=== Begin Enclosure ===

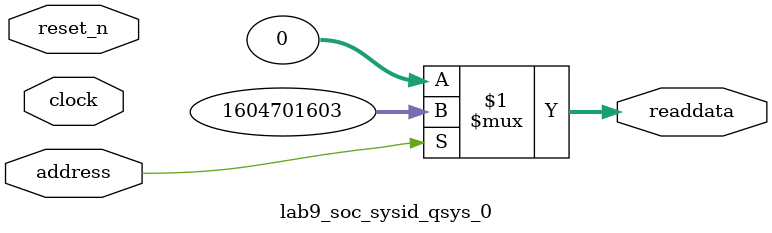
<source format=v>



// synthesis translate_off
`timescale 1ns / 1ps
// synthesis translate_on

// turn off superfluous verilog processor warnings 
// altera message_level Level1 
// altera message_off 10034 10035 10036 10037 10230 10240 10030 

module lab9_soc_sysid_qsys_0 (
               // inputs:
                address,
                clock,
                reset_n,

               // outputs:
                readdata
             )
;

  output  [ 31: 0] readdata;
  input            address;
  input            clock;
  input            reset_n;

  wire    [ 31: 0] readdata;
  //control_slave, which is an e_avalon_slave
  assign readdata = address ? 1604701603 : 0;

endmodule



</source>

=== End Enclosure ===

TASK DESCRIPTION:
Please print the material exactly as given above, omitting the pictures.

COMPLETED TASK:
<source format=v>



// synthesis translate_off
`timescale 1ns / 1ps
// synthesis translate_on

// turn off superfluous verilog processor warnings 
// altera message_level Level1 
// altera message_off 10034 10035 10036 10037 10230 10240 10030 

module lab9_soc_sysid_qsys_0 (
               // inputs:
                address,
                clock,
                reset_n,

               // outputs:
                readdata
             )
;

  output  [ 31: 0] readdata;
  input            address;
  input            clock;
  input            reset_n;

  wire    [ 31: 0] readdata;
  //control_slave, which is an e_avalon_slave
  assign readdata = address ? 1604701603 : 0;

endmodule



</source>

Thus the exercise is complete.